在code导致错误只是试图让一组的SID,以验证用户要访问的应用程序:
The code that causes the error just tries to get a group's SID to verify the user should access the application:
public string GetGroupSid()
{
using (var context = new PrincipalContext("Domain", "Test", "CN=Users,DC=Test,DC=local", ContextOptions.Negotiate))
{
var group = _TryGetGroupPrincipal(context, "AppGroup");
return group.Sid.Value;
}
}
private static GroupPrincipal _TryGetGroupPrincipal(PrincipalContext context, string groupName)
{
try
{
return GroupPrincipal.FindByIdentity(context, groupName);
}
catch (Exception e)
{
throw _GetUnableToFindGroupException(e, groupName);
}
}
正如我刚才所说,应用程序工作正常,如果请求来自Web服务器,但是,当相同的域用户请求相同的页面,从其他机器上的域抛出这个错误。我知道enabling Kerberos的,但你可以看到我的code指定 ContextOptions.Negotiate 。我不是这个东西的专家,但我很熟练困惑。

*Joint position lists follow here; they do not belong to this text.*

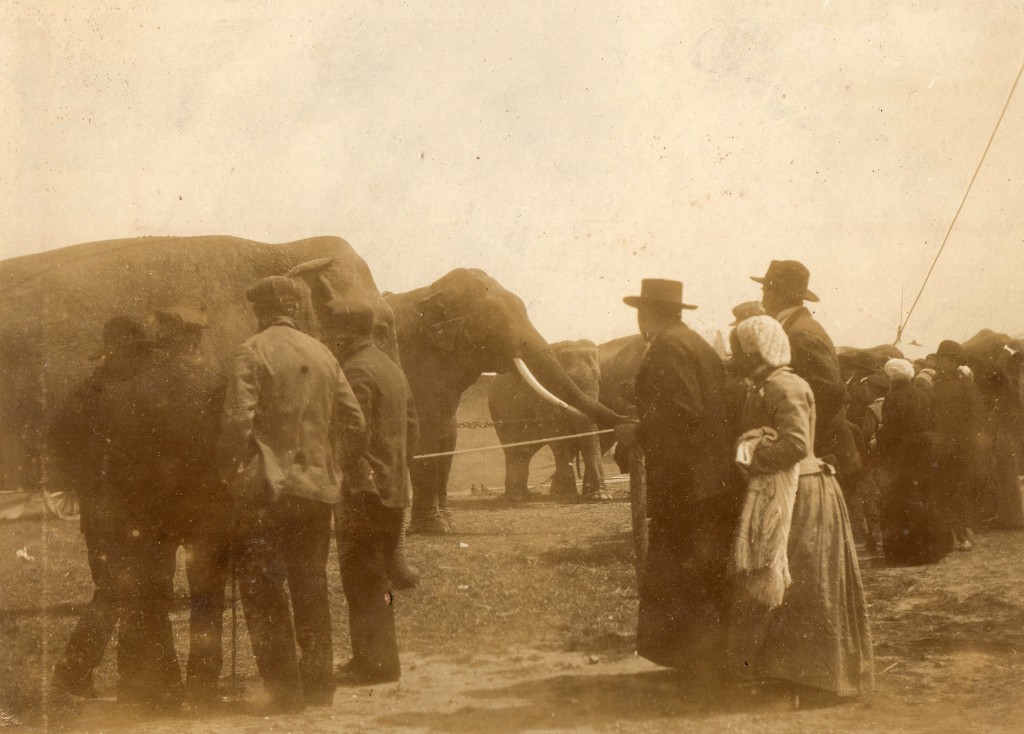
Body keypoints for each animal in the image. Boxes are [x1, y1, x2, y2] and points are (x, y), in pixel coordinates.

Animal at [485, 339, 606, 501]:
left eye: (598, 379)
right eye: (564, 382)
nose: (600, 494)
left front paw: (599, 495)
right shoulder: (539, 397)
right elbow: (555, 433)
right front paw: (567, 496)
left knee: (525, 451)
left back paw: (525, 495)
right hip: (501, 413)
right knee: (514, 448)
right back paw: (516, 497)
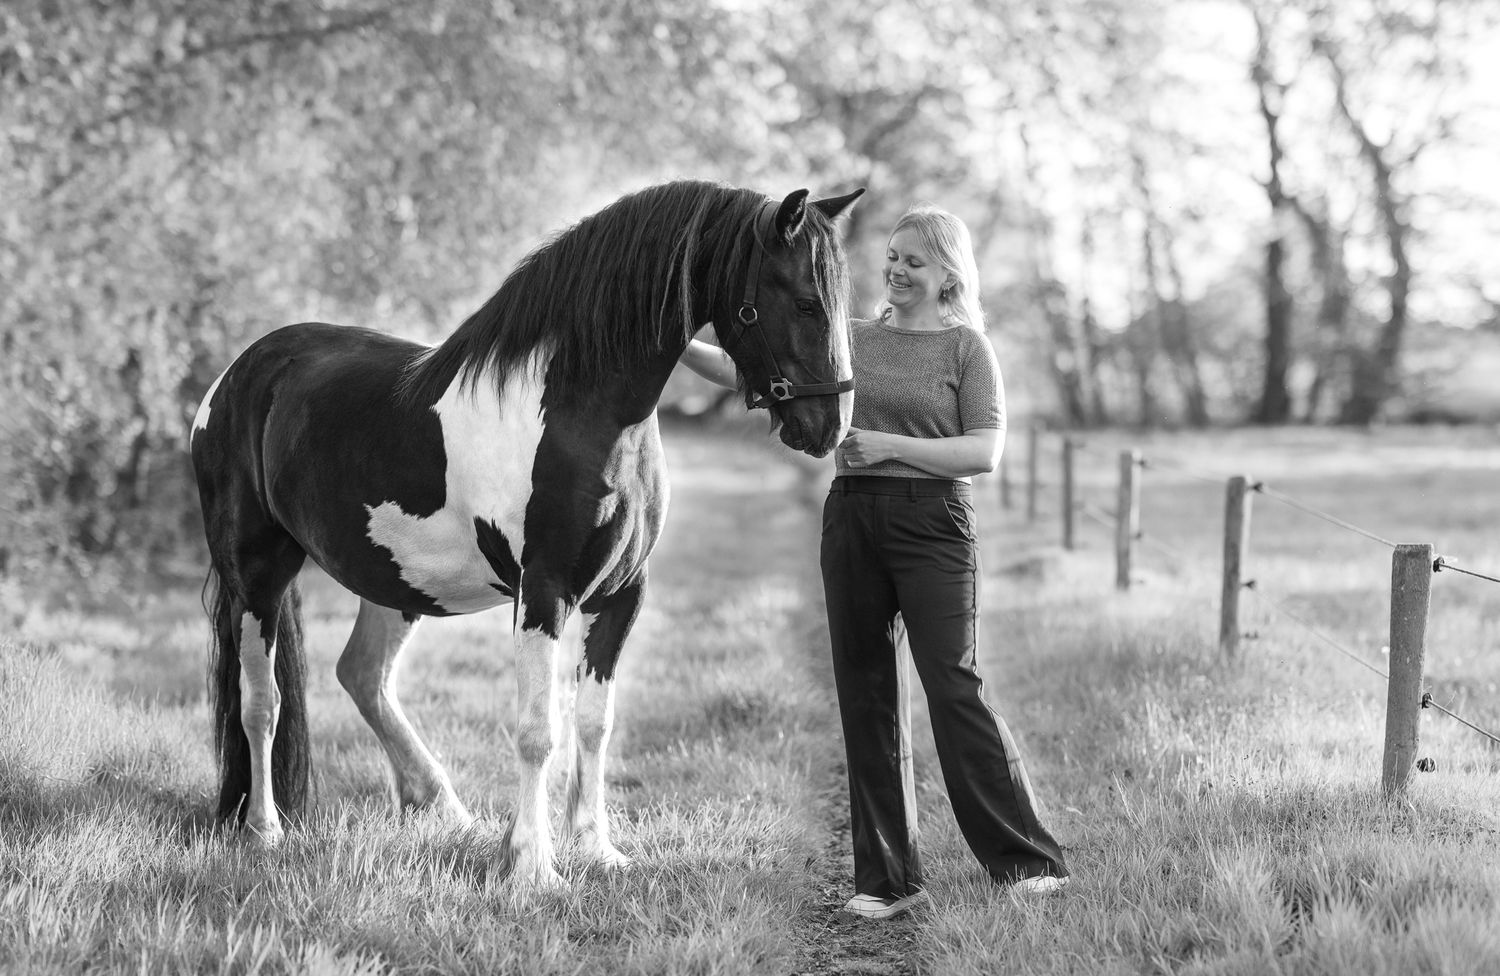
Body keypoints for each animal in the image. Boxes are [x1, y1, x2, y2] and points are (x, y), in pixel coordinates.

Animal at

As I said earlier, the app works fine if the request comes from the web server but throws this error when the same domain user requests the same page from any other machine on the domain. I know about enabling Kerberos, but you can see my code specifies ContextOptions.Negotiate. I'm not an expert in this stuff, but I am expertly baffled.
推荐答案
配置Web服务器进行委派让我的web应用程序来查询的AD组的SID没有错误和不改变任何code。
Configuring the web server for delegation allowed my web app to query the SID of an AD group without error and without changing any code.